Sawatsky lowered his voice, looked around to see who was in earshot, “Look, I have no idea about the vials. He was here on company business to pull a piece of metal out of a hole, make a record and move on to the next one.” He moved closer to Bernadette, “If this kid put anything in the pipeline that caused this mess . . .” He stopped in mid-sentence as if the air had leaked out of his voice. “We were just lucky the pipeline came apart in the creek, and whatever caused this didn’t go further. I’ve never seen a pipe become so perforated like it is here.” Sawatsky moved further away from the group, “Look, between you and me, the kid wasn’t supposed to be on the trestle over the creek. It looks like he opened a valve and then fell. I’m in all kinds of shit on this. The kid shouldn’t have been working on his own today, but I was short staffed . . .”

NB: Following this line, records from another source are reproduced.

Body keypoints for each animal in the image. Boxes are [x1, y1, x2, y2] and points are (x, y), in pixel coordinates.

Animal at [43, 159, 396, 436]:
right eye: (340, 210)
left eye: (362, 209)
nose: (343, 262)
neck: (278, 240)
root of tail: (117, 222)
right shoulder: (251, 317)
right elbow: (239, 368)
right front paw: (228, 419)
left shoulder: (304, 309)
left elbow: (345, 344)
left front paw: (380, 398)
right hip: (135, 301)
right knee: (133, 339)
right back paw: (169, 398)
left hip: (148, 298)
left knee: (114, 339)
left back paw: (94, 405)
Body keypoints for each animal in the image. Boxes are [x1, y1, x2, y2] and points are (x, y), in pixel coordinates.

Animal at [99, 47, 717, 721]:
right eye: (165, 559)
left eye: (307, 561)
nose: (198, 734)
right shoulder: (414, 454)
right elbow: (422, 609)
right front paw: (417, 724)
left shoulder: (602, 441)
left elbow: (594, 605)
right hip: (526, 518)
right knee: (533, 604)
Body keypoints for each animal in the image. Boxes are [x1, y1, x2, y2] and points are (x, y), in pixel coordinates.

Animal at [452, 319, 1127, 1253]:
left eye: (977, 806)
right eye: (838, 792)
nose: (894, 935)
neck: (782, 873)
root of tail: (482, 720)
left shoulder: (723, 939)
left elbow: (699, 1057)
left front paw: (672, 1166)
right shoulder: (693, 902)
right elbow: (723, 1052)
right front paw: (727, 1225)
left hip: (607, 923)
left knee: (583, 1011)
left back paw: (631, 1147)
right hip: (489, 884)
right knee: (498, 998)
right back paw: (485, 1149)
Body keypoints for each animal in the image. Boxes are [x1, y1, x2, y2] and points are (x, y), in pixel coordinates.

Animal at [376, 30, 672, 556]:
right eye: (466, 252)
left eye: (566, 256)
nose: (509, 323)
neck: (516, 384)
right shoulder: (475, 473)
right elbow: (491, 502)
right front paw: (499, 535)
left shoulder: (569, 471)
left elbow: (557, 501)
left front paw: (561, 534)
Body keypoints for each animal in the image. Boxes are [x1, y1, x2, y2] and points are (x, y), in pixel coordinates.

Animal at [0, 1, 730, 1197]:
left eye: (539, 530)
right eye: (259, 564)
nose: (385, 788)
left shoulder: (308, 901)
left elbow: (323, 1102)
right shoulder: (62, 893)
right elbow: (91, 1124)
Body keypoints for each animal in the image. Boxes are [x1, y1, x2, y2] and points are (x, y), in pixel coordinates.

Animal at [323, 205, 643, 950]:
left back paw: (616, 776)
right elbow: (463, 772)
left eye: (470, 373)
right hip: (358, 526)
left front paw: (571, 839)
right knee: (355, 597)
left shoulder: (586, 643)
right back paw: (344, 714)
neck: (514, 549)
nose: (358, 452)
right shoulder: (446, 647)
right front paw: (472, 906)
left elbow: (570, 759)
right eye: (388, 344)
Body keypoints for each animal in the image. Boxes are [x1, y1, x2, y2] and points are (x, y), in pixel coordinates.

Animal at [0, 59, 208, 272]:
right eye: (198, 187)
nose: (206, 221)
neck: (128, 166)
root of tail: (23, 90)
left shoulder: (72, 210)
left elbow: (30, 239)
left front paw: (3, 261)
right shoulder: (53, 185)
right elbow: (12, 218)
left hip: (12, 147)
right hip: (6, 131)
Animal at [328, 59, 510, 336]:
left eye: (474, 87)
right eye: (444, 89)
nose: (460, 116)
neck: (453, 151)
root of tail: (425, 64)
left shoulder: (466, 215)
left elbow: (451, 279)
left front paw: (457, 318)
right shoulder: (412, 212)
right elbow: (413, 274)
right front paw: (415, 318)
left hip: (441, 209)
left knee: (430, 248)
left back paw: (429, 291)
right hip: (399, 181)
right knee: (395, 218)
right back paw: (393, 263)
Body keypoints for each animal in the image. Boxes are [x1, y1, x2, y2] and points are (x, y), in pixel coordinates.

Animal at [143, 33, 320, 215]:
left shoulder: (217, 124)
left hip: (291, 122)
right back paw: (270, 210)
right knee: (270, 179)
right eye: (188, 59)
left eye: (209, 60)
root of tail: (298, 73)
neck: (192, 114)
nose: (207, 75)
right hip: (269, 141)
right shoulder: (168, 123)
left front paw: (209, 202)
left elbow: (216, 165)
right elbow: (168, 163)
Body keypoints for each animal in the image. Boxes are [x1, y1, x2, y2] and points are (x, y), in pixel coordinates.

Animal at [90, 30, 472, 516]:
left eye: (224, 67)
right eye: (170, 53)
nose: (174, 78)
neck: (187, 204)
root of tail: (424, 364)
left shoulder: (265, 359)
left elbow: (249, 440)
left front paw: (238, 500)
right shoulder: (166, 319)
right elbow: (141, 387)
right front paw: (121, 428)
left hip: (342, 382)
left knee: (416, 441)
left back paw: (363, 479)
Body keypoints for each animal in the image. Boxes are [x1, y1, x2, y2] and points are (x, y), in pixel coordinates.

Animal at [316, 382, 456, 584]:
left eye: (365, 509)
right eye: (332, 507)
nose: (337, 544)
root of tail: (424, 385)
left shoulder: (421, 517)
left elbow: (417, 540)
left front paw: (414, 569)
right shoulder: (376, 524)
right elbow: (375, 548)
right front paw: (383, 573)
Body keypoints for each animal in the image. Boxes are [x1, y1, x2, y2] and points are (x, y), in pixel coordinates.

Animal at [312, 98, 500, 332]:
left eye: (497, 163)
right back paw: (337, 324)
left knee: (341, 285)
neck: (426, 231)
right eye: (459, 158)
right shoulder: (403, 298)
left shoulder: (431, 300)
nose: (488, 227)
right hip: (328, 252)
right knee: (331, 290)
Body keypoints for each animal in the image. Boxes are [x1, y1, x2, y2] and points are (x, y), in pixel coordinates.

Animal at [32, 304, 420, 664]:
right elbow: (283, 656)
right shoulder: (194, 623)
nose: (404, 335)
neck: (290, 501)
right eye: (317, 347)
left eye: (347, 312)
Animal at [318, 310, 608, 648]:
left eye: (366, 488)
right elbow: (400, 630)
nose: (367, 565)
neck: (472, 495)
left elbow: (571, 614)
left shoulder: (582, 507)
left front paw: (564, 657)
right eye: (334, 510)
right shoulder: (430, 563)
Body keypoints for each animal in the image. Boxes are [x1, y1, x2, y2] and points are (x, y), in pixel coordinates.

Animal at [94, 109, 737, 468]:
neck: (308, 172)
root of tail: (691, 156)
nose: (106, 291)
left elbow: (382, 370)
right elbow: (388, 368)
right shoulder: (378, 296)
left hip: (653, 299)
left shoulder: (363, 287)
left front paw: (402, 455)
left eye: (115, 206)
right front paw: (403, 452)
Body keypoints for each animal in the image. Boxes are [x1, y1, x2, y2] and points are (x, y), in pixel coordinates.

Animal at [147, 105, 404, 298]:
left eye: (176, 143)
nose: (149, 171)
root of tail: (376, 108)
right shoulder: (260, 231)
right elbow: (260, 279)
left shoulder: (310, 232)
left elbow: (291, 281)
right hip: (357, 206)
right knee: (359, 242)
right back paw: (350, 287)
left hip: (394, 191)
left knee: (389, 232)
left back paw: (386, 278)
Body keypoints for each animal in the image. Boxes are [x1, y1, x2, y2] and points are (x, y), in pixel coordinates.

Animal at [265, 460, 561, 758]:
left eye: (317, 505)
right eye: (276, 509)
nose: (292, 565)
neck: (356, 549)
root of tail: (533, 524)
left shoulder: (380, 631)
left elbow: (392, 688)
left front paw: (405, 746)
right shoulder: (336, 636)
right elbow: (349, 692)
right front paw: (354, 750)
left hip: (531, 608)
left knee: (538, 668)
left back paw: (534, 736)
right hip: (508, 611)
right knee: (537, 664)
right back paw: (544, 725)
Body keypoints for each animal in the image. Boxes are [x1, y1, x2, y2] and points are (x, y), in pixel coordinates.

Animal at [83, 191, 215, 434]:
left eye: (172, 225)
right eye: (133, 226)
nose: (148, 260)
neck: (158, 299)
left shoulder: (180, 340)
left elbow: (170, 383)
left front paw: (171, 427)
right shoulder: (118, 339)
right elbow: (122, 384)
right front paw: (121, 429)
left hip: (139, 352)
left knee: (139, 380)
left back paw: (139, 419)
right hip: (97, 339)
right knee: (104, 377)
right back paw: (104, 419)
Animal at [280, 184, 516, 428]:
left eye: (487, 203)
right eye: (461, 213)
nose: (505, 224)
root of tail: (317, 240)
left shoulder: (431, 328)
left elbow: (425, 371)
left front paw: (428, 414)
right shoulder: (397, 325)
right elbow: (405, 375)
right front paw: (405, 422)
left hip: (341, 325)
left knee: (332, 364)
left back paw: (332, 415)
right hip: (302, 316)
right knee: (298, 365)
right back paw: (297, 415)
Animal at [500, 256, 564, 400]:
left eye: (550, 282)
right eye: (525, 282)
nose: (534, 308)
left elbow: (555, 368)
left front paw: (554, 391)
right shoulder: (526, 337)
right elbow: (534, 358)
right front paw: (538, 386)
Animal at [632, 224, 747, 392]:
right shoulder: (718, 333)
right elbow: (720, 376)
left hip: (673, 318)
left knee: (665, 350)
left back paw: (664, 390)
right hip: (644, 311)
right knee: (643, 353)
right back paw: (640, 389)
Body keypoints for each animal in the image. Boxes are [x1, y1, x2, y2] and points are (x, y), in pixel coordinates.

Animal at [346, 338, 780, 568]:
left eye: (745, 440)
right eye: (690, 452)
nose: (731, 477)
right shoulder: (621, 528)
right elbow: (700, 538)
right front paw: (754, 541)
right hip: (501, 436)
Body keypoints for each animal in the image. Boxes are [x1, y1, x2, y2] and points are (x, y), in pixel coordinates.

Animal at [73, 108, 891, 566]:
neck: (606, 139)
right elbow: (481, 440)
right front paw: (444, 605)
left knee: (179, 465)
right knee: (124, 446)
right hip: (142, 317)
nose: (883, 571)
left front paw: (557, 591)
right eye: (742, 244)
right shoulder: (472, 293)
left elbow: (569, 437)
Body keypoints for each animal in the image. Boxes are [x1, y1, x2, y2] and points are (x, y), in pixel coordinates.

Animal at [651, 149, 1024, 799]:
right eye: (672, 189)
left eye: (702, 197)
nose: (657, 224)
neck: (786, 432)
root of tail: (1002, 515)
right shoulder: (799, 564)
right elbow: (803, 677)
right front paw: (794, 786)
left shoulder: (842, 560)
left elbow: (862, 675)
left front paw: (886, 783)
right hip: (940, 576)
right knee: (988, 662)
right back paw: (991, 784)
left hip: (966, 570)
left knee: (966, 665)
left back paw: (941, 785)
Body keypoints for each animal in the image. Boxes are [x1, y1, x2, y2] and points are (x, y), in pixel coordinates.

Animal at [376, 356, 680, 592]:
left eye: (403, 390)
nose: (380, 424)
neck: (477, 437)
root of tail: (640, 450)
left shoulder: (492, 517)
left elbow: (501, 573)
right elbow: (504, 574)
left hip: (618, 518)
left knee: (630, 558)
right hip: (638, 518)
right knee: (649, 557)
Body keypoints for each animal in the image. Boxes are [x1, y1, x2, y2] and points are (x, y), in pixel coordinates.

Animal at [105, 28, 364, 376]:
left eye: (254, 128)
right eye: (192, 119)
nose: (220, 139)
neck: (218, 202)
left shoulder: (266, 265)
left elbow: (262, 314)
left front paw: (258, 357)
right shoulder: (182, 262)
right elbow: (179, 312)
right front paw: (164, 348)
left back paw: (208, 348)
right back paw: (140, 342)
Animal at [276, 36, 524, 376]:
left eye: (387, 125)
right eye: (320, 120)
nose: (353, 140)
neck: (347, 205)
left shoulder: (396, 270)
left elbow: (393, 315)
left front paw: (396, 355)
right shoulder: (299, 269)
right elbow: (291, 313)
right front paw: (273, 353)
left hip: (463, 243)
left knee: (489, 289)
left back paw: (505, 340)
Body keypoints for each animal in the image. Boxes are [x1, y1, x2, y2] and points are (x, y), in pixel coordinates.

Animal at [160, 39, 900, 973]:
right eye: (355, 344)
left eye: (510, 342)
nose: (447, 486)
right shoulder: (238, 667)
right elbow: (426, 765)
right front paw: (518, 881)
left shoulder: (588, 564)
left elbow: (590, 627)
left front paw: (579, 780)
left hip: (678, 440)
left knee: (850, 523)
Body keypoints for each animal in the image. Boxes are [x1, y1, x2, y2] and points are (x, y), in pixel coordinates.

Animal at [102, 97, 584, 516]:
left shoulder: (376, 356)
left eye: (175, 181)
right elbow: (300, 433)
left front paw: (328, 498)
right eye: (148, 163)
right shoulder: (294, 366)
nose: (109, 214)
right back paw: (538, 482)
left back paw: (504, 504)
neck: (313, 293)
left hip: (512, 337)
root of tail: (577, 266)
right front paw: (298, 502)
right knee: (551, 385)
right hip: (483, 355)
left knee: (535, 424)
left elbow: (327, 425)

“Did Nathan Taylor know he’d be on his own today?” Bernadette asked.
“Yeah, sure he did, I told him two days ago I’d be sending him out for testing, and he’d be going solo. He seemed all happy about it. So was the rest of my crew.”
Bernadette scribbled in the notebook in her illegible handwriting. She called her scratches on paper handwriting; her detachment chief called them hieroglyphics. Bernadette looked up, “You think this young man was responsible for the pipeline breach?”
Sawatsky hitched up his pants, pursed out his lips and looked up at the sky for a second. “Look, this kid was a smartass university summer student, always mouthing off about how oil was causing all these problems. A real shit disturber with the crew, and a slack-ass son of a bitch who couldn’t pull his weight. We put him on monitoring detail to keep him away from the crew, so as he wouldn’t get his ass kicked. There was no one within miles of him.”